**DATA EXTRACTS**
--
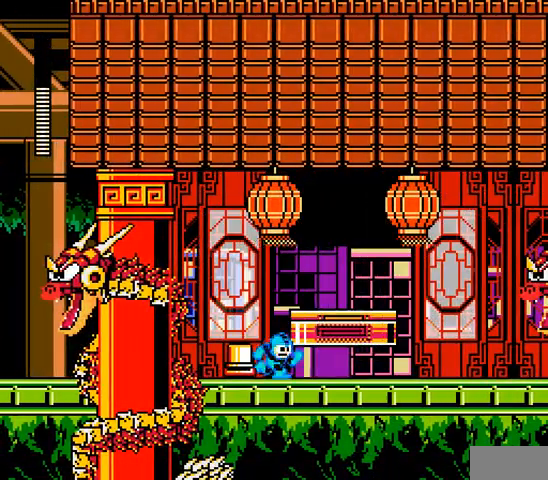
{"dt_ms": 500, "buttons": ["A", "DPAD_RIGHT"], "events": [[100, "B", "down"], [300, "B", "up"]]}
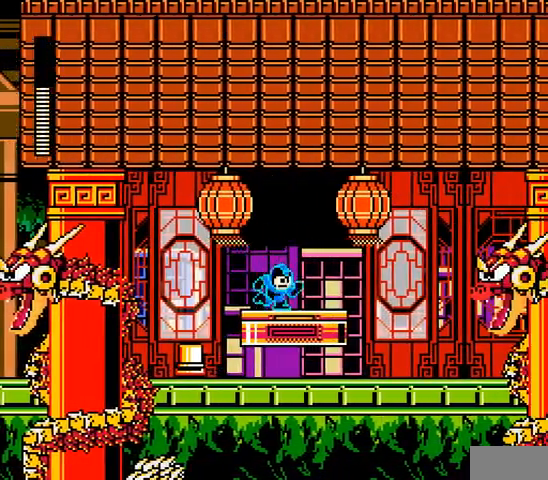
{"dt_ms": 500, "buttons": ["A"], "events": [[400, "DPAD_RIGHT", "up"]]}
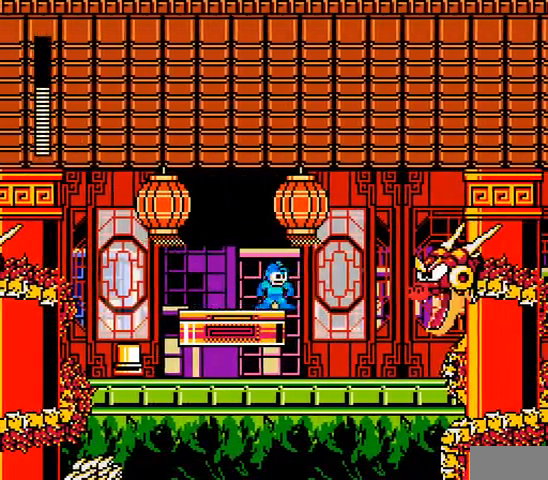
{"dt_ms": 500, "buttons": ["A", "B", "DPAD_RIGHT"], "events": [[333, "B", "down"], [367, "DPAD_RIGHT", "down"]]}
--
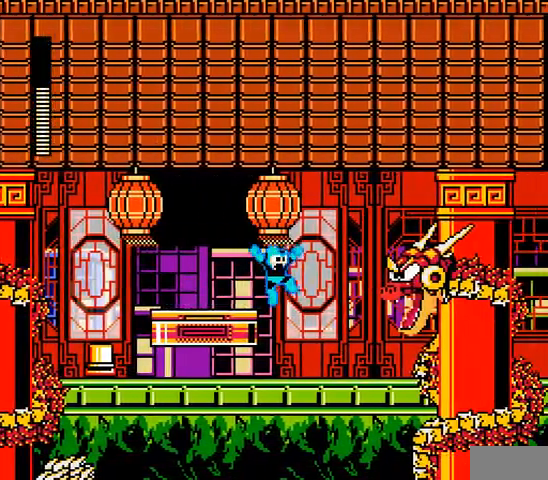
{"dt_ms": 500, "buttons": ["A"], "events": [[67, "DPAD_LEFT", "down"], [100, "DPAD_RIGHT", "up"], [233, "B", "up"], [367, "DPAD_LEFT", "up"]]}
--
**YOUR GOAL**
Within the entries, find all lines holding "down" and copy each one.

**WRITTEN REPLY**
{"dt_ms": 500, "buttons": ["A", "DPAD_RIGHT"], "events": [[100, "B", "down"], [300, "B", "up"]]}
{"dt_ms": 500, "buttons": ["A", "B", "DPAD_RIGHT"], "events": [[333, "B", "down"], [367, "DPAD_RIGHT", "down"]]}
{"dt_ms": 500, "buttons": ["A"], "events": [[67, "DPAD_LEFT", "down"], [100, "DPAD_RIGHT", "up"], [233, "B", "up"], [367, "DPAD_LEFT", "up"]]}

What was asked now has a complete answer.